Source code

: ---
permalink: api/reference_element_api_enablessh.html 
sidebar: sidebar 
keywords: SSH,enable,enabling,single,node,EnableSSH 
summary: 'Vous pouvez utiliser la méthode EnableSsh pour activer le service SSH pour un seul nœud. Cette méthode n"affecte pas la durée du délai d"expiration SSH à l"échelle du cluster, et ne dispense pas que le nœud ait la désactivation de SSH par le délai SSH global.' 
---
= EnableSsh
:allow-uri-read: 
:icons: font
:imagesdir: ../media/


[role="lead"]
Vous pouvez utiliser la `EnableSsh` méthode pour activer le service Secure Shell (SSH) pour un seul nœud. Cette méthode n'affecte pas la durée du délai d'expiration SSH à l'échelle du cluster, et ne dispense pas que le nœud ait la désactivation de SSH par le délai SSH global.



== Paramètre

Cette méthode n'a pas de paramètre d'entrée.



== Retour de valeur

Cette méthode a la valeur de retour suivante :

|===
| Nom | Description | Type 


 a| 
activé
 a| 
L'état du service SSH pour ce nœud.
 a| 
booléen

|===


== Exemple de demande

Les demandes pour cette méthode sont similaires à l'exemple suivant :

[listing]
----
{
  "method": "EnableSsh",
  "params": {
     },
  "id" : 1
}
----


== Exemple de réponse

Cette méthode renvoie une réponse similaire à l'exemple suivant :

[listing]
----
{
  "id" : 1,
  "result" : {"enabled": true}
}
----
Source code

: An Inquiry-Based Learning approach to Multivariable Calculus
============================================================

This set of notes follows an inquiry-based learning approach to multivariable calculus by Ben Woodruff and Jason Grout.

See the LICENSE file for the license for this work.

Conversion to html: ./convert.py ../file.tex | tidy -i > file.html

-- -- --

Work to be completed ▸ Please report every line in the entries above that holds the string "délai".

Result of this exercise ▸
summary: 'Vous pouvez utiliser la méthode EnableSsh pour activer le service SSH pour un seul nœud. Cette méthode n"affecte pas la durée du délai d"expiration SSH à l"échelle du cluster, et ne dispense pas que le nœud ait la désactivation de SSH par le délai SSH global.' 
Vous pouvez utiliser la `EnableSsh` méthode pour activer le service Secure Shell (SSH) pour un seul nœud. Cette méthode n'affecte pas la durée du délai d'expiration SSH à l'échelle du cluster, et ne dispense pas que le nœud ait la désactivation de SSH par le délai SSH global.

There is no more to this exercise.